The Board of Directors, regarding the eventual authorized acquisitions that it may resolve, shall take into account the recommendations of the Securities Market Commission (“Comissão do Mercado de Valores Mobiliários”) and the Regulation n° (EC) 2273/2003 of the Commission, in particular the following aspects:

a) Suitable record maintenance and opportune disclosure to the public of the operations carried out;

b) Execution of the operations in conditions of time, form and volume that do not disturb the regular functioning of the market, namely trying to avoid its execution in sensitive moments of the negotiation, in particular, at the opening and closing of the session, in moments of disturbance in the market, in moments close to the disclosure of material events or of announcement of results;

c) Carrying out of the acquisitions at a price not higher than the highest of the last independent operation and of the independent offer of the greatest amount in the official listing market of Euronext Lisbon;

d) Limitation of the acquisitions to 25% of the daily average negotiation volume, or to 50% of such volume through communication to the competent authority and disclosure to the market.

As mentioned above, the general resolution on the acquisition of own shares is merely an authorization, being an eventual implementation of any acquisitions dependent from a resolution of the Board of Directors.

This information is also available on PT’s IR website http://ir.telecom.pt.

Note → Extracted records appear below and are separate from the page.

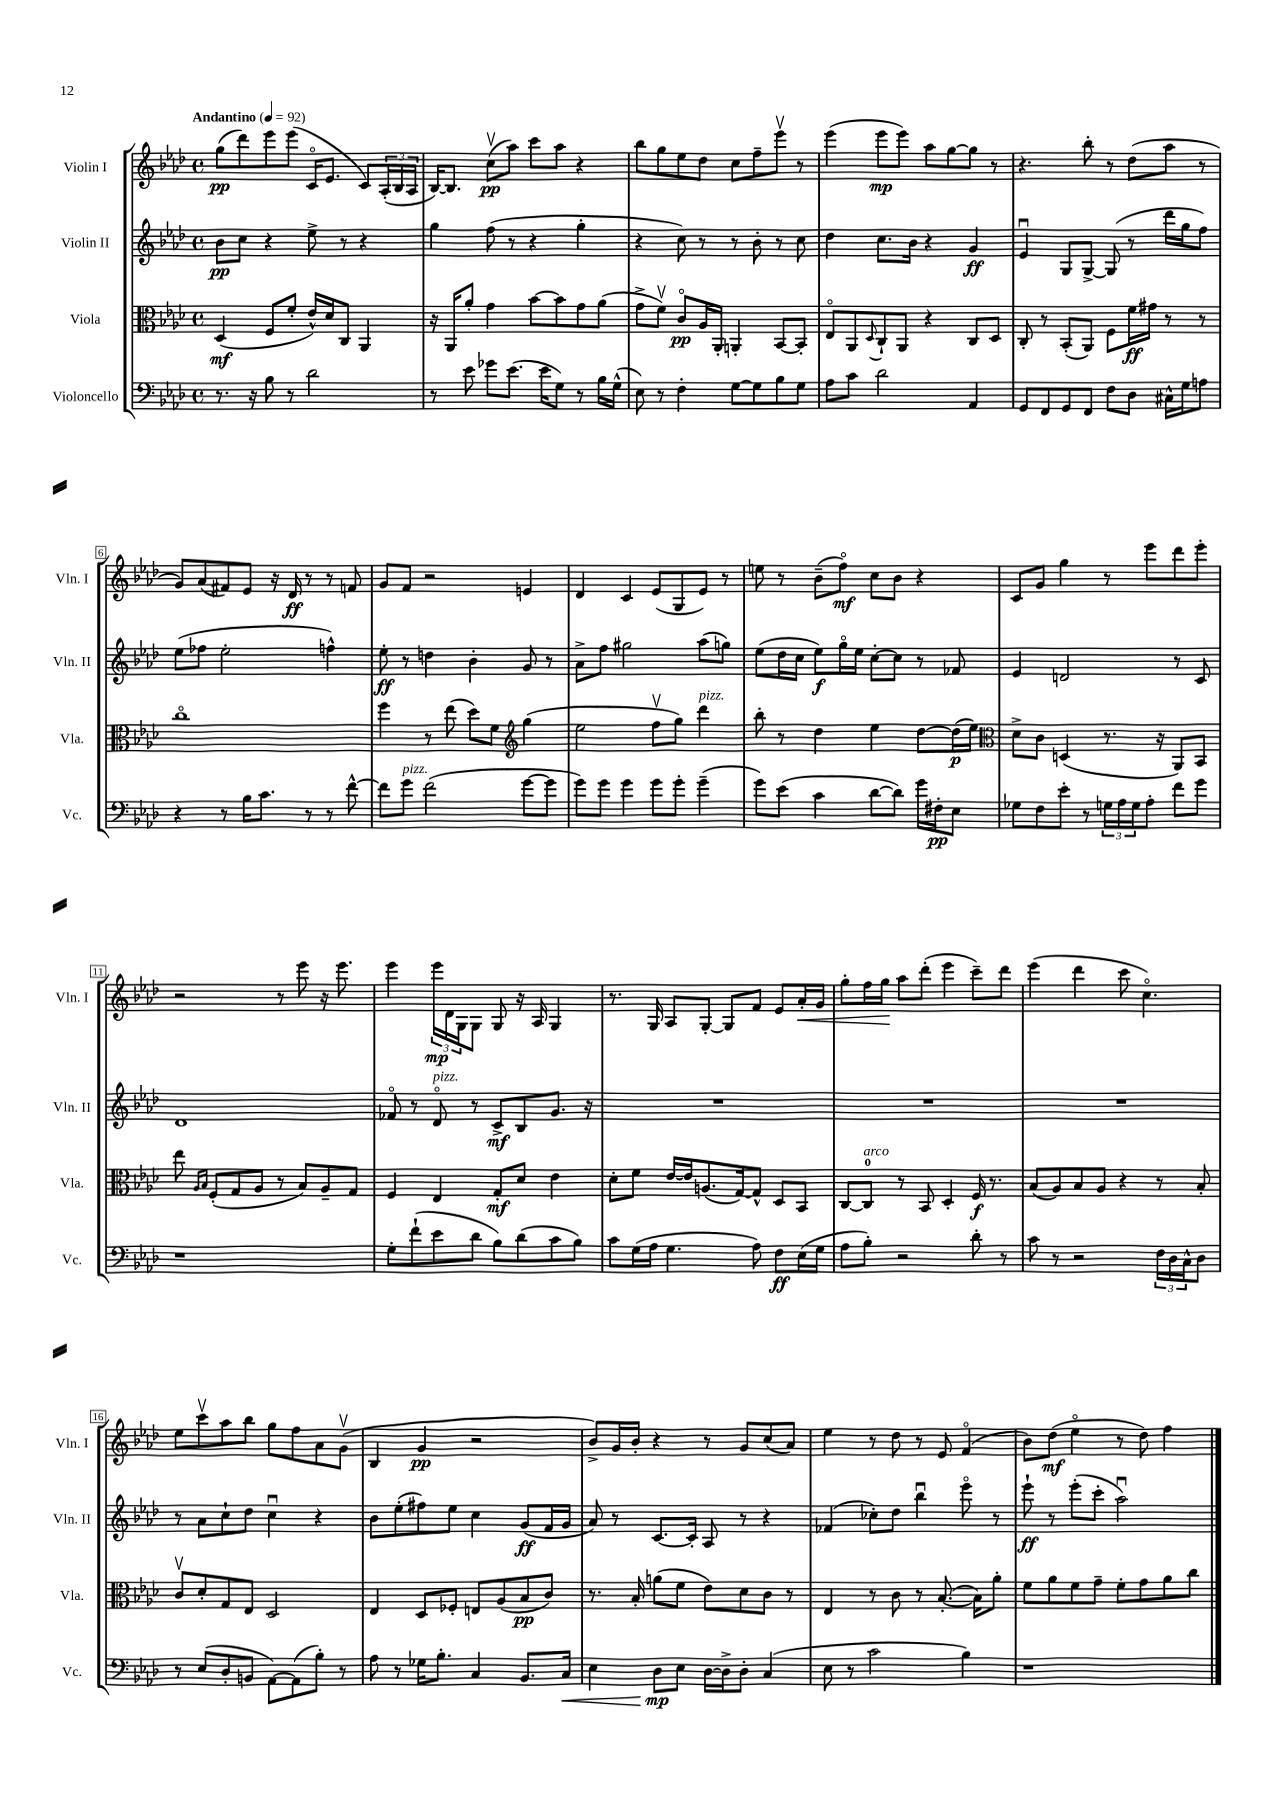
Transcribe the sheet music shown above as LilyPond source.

<<
\new StaffGroup <<
\new Staff = "s0" \with { instrumentName = "Violin I" shortInstrumentName = "Vln. I" } {
    \clef treble \key aes \major \defaultTimeSignature \time 4/4 \tempo "Andantino" 4 = 92
    g''8\pp( des'''8) ees'''8 ees'''8( c'16\flageolet ees'8. c'8) \tuplet 3/2 { aes16-.( bes16 aes16 } |
    bes16~) bes8. c''8\upbow\pp( aes''8) c'''8 aes''8 r4 |
    bes''8 g''8 ees''8 des''8 c''8 f''8-- ees'''8\upbow r8 |
    ees'''4( ees'''8\mp ees'''8) aes''8 g''8~ g''8 r8 |
    r4. bes''8-. r8 des''8( aes''8 r8 |
    g'8) aes'8( fis'8) ees'8 r16 des'16\ff r8 r8 f'8 |
    g'8 f'8 r2 e'4 |
    des'4 c'4 ees'8( g8 ees'8) r8 |
    e''8 r8 bes'8--( f''8\flageolet\mf) c''8 bes'8 r4 |
    c'8 g'8 g''4 r8 ees'''8 des'''8 ees'''8-. |
    r2 r8 ees'''8 r16 ees'''8. |
    ees'''4 \tuplet 3/2 { ees'''16\mp des'16 g16 } g8 g8 r16 aes16 g4 |
    r8. g16 aes8 g8~-. g8 f'8 ees'8 aes'16-.\< g'16 |
    g''8-. f''16 g''16\! aes''8 des'''8-.( ees'''4 c'''8--) des'''8 |
    ees'''4( des'''4 c'''8 c''4.\flageolet) |
    ees''8 c'''8\upbow aes''8 bes''8 g''8 f''8 aes'8 g'8\upbow( |
    bes4 g'4\pp r2 |
    bes'8->) g'16 bes'16-. r4 r8 g'8 c''8( aes'8) |
    ees''4 r8 des''8 r8 ees'8 f'4\flageolet( |
    bes'8) des''8\mf( ees''4\flageolet r8 des''8) f''4 \bar "|." |
}
\new Staff = "s1" \with { instrumentName = "Violin II" shortInstrumentName = "Vln. II" } {
    \clef treble \key aes \major \defaultTimeSignature \time 4/4
    bes'8\pp c''8 r4 ees''8-> r8 r4 |
    g''4 f''8( r8 r4 g''4-. |
    r4 c''8) r8 r8 bes'8-. r8 c''8 |
    des''4 c''8. bes'16 r4 g'4\ff |
    ees'4\downbow g8 g8~-> g8( r8 des'''16 g''16 f''8) |
    ees''8( fes''8 ees''2-. f''4-^) |
    ees''8-.\ff r8 d''4 bes'4-. g'8 r8 |
    aes'8-> f''8 gis''2 aes''8( g''8) |
    ees''8( des''16 c''16 ees''8\f) g''16\flageolet ees''16 c''8~-. c''8 r8 fes'8 |
    ees'4 d'2 r8 c'8 |
    des'1 |
    fes'8\flageolet r8 des'8\flageolet^\markup { \italic "pizz." } r8 c'8->\mf bes8 g'8. r16 |
    R1 |
    R1 |
    R1 |
    r8 aes'8 c''8-! des''8 c''4\downbow r4 |
    bes'8 ees''8-.( fis''8) ees''8 c''4 g'8\ff( f'16 g'16 |
    aes'8) r8 c'8.~ c'16-. aes8 r8 r4 |
    fes'4( ces''8-.) des''8 bes''4\downbow ees'''8\flageolet r8 |
    ees'''8-!\ff r8 ees'''8-.( c'''8-. aes''2\downbow) \bar "|." |
}
\new Staff = "s2" \with { instrumentName = "Viola" shortInstrumentName = "Vla." } {
    \clef alto \key aes \major \defaultTimeSignature \time 4/4
    des4\mf( f8 f'8-. ees'16-^) des'16 c8 aes,4 |
    r16 aes,16 aes'8-. g'4 bes'8~ bes'8 g'8 aes'8( |
    g'8-> f'8\upbow) c'8\flageolet\pp aes16 aes,16-. a,4-. bes,8~ bes,8-. |
    ees8\flageolet aes,8 \appoggiatura { des8 } c8-! aes,8 r4 c8 des8 |
    c8-. r8 bes,8-.( aes,8) f8 f'16\ff gis'16 r8 r8 |
    c''1\flageolet |
    f''4 r8 ees''8( des''8) f'8 \clef treble g''4( |
    ees''2 f''8\upbow g''8) des'''4^\markup { \italic "pizz." } |
    bes''8-. r8 des''4 ees''4 des''8~ des''16\p( ees''16) |
    \clef alto des'8-> c'8 d4( r8. r16 aes,8) bes,8 |
    ees''8 \grace { aes16 bes16 } f8-.( g8 aes8 r8 bes8) aes8-- g8 |
    f4 ees4 g8-.\mf des'8 ees'4 |
    des'8-. f'8 ees'16~ ees'16 a8.( g16~) g8-^ des8 bes,8 |
    c8~ c8-0^\markup { \italic "arco" } r8 bes,8 des4-. f16\f r8. |
    bes8( aes8) bes8 aes8 r4 r8 bes8-. |
    c'8\upbow des'8-. g8 ees8 des2 |
    ees4 des8 fes8-. e8 aes8( bes8\pp c'8) |
    r8. bes16-. a'8( f'8 ees'8) des'8 c'8 r8 |
    ees4 r8 c'8 r8 bes8.~-.( bes16) aes'8-. |
    f'8 aes'8 f'8 g'8-- f'8-. g'8 aes'8 c''8 \bar "|." |
}
\new Staff = "s3" \with { instrumentName = "Violoncello" shortInstrumentName = "Vc." } {
    \clef bass \key aes \major \defaultTimeSignature \time 4/4
    r8. r16 bes8 r8 des'2 |
    r8 ees'8 ges'8 ees'8.( ees'16 g8) r8 bes16 g16-^( |
    ees8) r8 f4-. g8~ g8 bes8 g8 |
    aes8 c'8 des'2 aes,4 |
    g,8 f,8 g,8 f,8 f8 des8 cis16-^ g16 a8 |
    r4 r8 bes16 c'8. r8 r8 f'8~-^ |
    f'8 g'8^\markup { \italic "pizz." } f'2( g'8~ g'8 |
    g'8) g'8 g'4 g'8 g'8-. g'4--( |
    g'8) ees'8( c'4 des'8~ des'8) g'16 fis16-.\pp ees8 |
    ges8 f8 ees'8-. r8 \tuplet 3/2 { g16 aes16 g16 } aes8-. f'8 g'8 |
    r1 |
    g8-. f'8-!( ees'8 des'8 bes8) des'8( c'8 bes8) |
    c'8 g16( aes16 g4. aes8) f8\ff ees16( g16 |
    aes8 bes8-.) r2 des'8-. r8 |
    c'8 r8 r2 \tuplet 3/2 { f16 des16 c16-^ } des8 |
    r8 ees8( des8-. b,8 aes,8~) aes,8( bes8-.) r8 |
    aes8 r8 ges16 bes8.-. c4 bes,8. c16\< |
    ees4 des8\mp\! ees8 des16~ des16-> des8-. c4( |
    ees8 r8 c'2 bes4) |
    r1 \bar "|." |
}
>>
>>
\layout { \context { \Score \override BarNumber.stencil = #(make-stencil-boxer 0.1 0.3 ly:text-interface::print) } }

Contact: Nuno Prego, Investor Relations Director
  [email protected]
 
  Portugal Telecom
  Tel.: +351 21 500 1701
  Fax: +351 21 500 0800


Portugal Telecom is listed on the Euronext and New York Stock Exchanges. Information may be accessed on the Reuters under the symbols PT and PTCO.IN and on Bloomberg under the symbol PTC PL.


 
SIGNATURE
 
 
Pursuant to the requirements of the Securities Exchange Act of 1934, the registrant has duly caused this report to be signed on its behalf by the undersigned, thereunto duly authorized.

Date: April 29, 2005

 
PORTUGAL TELECOM, SGPS, S.A.
By:
/S/  Nuno Prego

Nuno Prego
Investor Relations Director
 

 

 
FORWARD-LOOKING STATEMENTS

This press release may contain forward-looking statements. These statements are statements that are not historical facts, and are based on management's current view and estimates of future economic circumstances, industry conditions, company performance and financial results. The words "anticipates", "believes", "estimates", "expects", "plans" and similar expressions, as they relate to the company, are intended to identify forward-looking statements. Statements regarding the declaration or payment of dividends, the implementation of principal operating and financing strategies and capital expenditure plans, the direction of future operations and the factors or trends affecting financial condition, liquidity or results of operations are examples of forward-looking statements. Such statements reflect the current views of management and are subject to a number of risks and uncertainties. There is no guarantee that the expected events, trends or results will actually occur. The statements are based on many assumptions and factors, including general economic and market conditions, industry conditions, and operating factors. Any changes in such assumptions or factors could cause actual results to differ materially from current expectations.